--- WHAT IS REQUIRED ---
Exclude the pictures and transcribe the rest of the data below exactly.

--- DATA EXTRACT ---
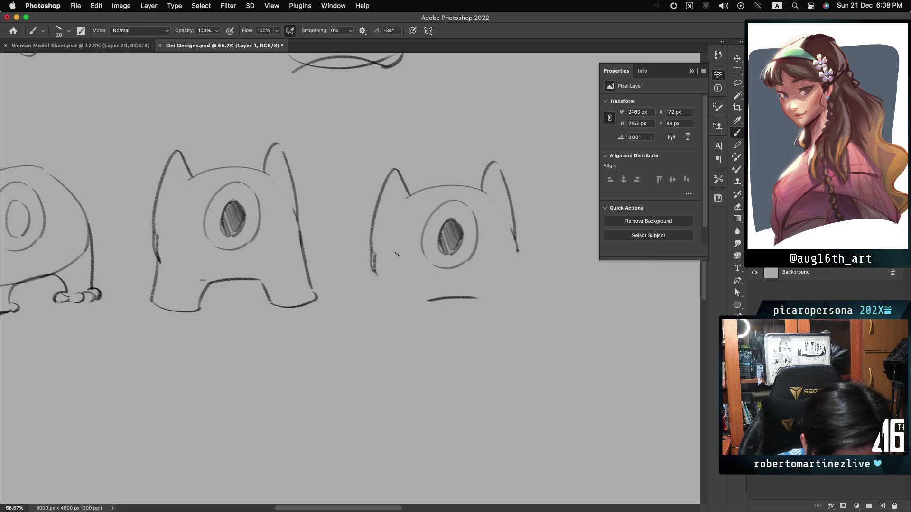
{"action": "left_click_drag", "start_coordinate": [371, 263], "coordinate": [354, 280]}
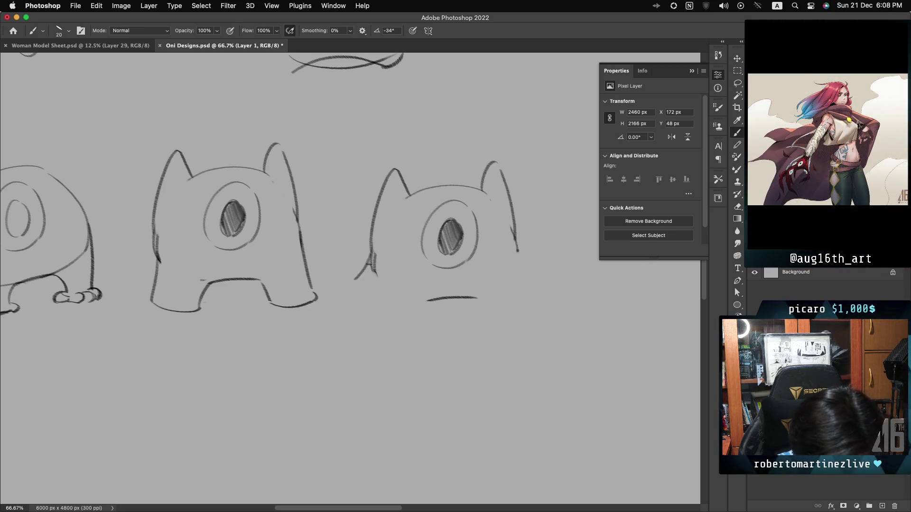
{"action": "key", "text": "ctrl+z"}
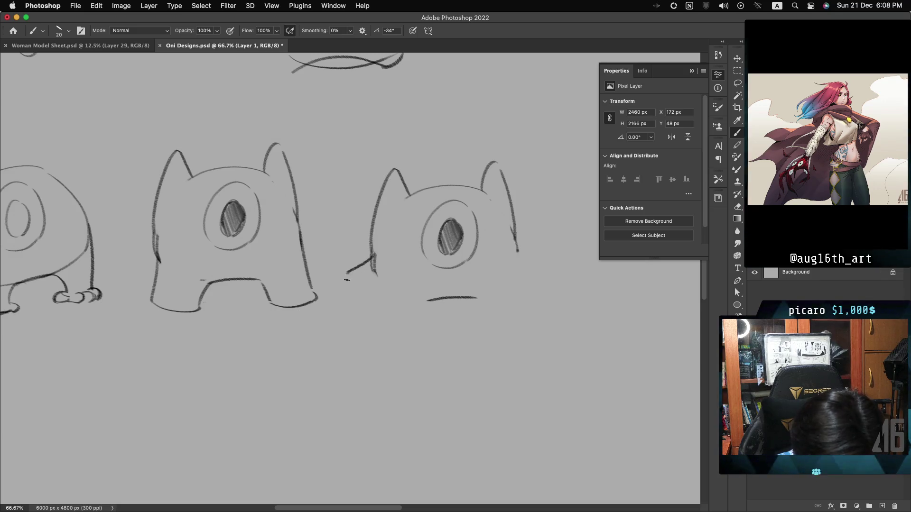
{"action": "left_click_drag", "start_coordinate": [346, 270], "coordinate": [344, 297]}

--- TASK RESPONSE ---
{"action": "left_click_drag", "start_coordinate": [371, 263], "coordinate": [354, 280]}
{"action": "key", "text": "ctrl+z"}
{"action": "left_click_drag", "start_coordinate": [346, 270], "coordinate": [344, 297]}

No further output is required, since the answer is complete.